▶ [Questions]
**a)** In the mailing-list post, what is given as the probable reason that Gimp 2.6 and 2.8 give different results when scaling down the same sample?
**b)** Reproduce the mailing-list post word for word, starting with "Yes, I looked" and going on through "know your background.".

Re: [Gimp-user] Gimp 2.8 pixelation on resize



On Wed, 2015-04-22 at 21:11 +0200, wk_ wrote:
Liam wrote:

If it is a scan of a printed document is is to be expected that 
there may be moiré patterns, even if the scanner is set to apply a 
"descreen filter".

I feel that there is something lost from my original post. Like it 
never reached
to the list. I see still it in archive, I point it for reference:

http://www.mail-archive.com/gimp-user-list%40gnome.org/msg08063.html

Have you looked my original scan I linked there? 

Yes, I looked at it in detail.

Yes, it is scan of printed
document. But this is not problem. I have more than 20 years 
experience of
scanning printed docs. 
Please remember that we don't know your background.

Problem is, when I use same settings in Gimp 2.6 and 2.8
for scaling down the same sample I got completely different results. 


This is probably because the default downscaling method changed.
The new method is better for some things and worse for others.

And unfortunately, 2.8 is so much worse. So we must use additional 
processing before
scaling. I like to have full workflow foolproof and simple, so I can 
delegate it
whomever I need. Adding additional levels of processing is bad 
practice in my
environment.

▶ [Provided data]
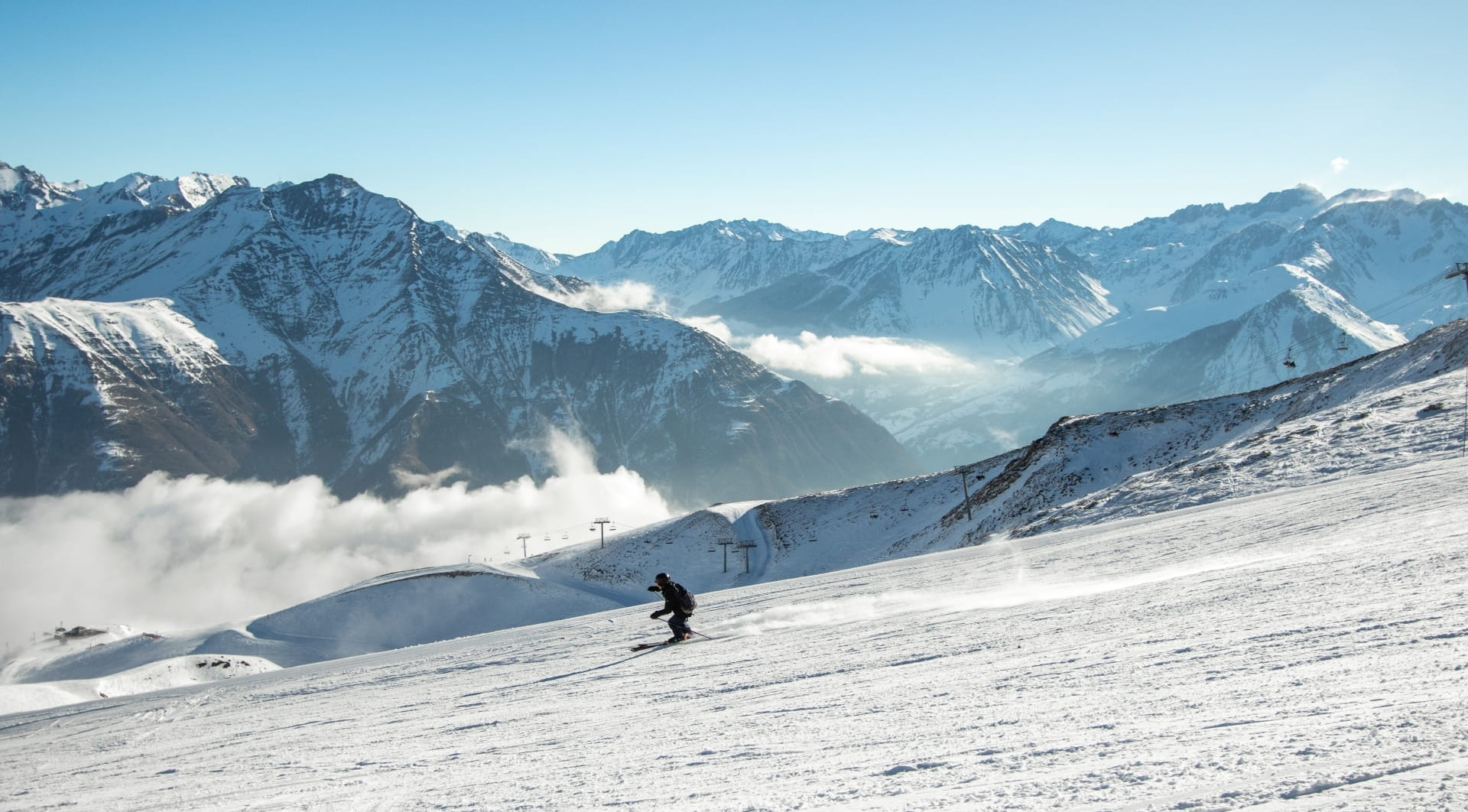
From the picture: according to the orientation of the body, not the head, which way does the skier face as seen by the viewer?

▶ [List of solutions]
**a)** The default downscaling method changed.

**b)**
Yes, I looked at it in detail.

Yes, it is scan of printed
document. But this is not problem. I have more than 20 years 
experience of
scanning printed docs. 
Please remember that we don't know your background.